# Thread: complex field division algebra?

1. ## complex field division algebra?

I have to hand this in tomorrow and I'll have to go to bed soon. I will have 3hours between classes tomorrow to work on it as well. If someone could show me which direction I should go in or give me some hints that would be much appreciated.
Thanks you,
Jean-Bernard

2. If $A$ is a finite-dimensional vector space over $\mathbb{C}$ then the map $T:A\to A$ defined by $T(x)=ax$ where $a\in A$ is a linear transformation, that should be easy to check. An eigenvalue is a complex number $k\in \mathbb{C}$ such that there exists a non-zero $x\in A$ so that $T(x) = kx$. Given this linear transformation $T$ we can construct $M=[T]_B$, the matrix representation relative to some basis $B=(b_1,...,b_j)$. Now if we form the polynomial equation* $\det(xI - M) = 0$ we know there is a solution to this equation - since all non-constant polynomial equations have roots in $\mathbb{C}$. Pick any one of them, call it $k$. Then we know there is a non-zero $x\in A$ such that $T(x) = kx \implies ax=kx$. By definition of division algebras we know multiplicative inverse pf $x$ exists. And thus $(ax)x^{-1} = (kx)x^{-1} \implies a = k$. But $k\in \mathbb{C}$ - this implies that $a\in \mathbb{C}$. Thus, $A\subseteq \mathbb{C}\implies A = \mathbb{C}$.
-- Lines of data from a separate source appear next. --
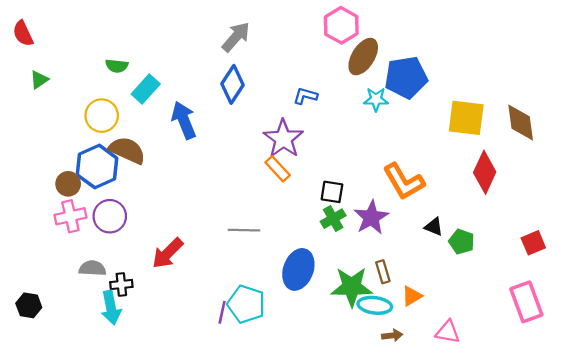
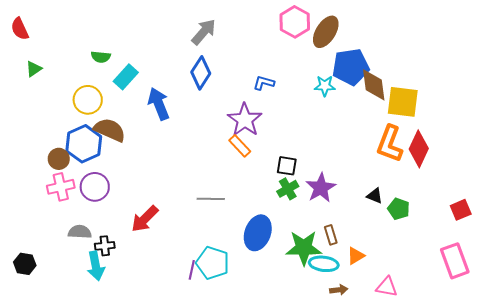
brown ellipse: (363, 57) -> (326, 32), moved
brown diamond: (521, 123) -> (374, 85), moved
orange L-shape: (404, 182) -> (390, 144), moved, turned 51

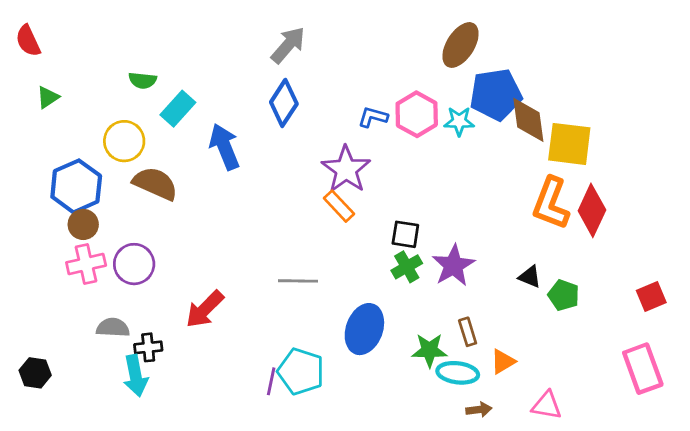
pink hexagon: (295, 22) -> (417, 114), moved
blue hexagon: (84, 144) -> (76, 186), moved
green star: (304, 248) -> (429, 350), size x0.7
If $F = \mathbb{R}$ and $\text{dim}(A)$ is odd then by repeating the same argument we arrive at the polynomial equation $\det( xI - M) = 0$. However the degree of this polynomial equation is $\text{dim}(A)$ which is odd - and every odd degree polynomial over $\mathbb{R}$ has a real root. Use this infromation to show $A = \mathbb{R}$.

*)Remember from linear algebra that this is the polynomial we need to solve to find all eigenvalues.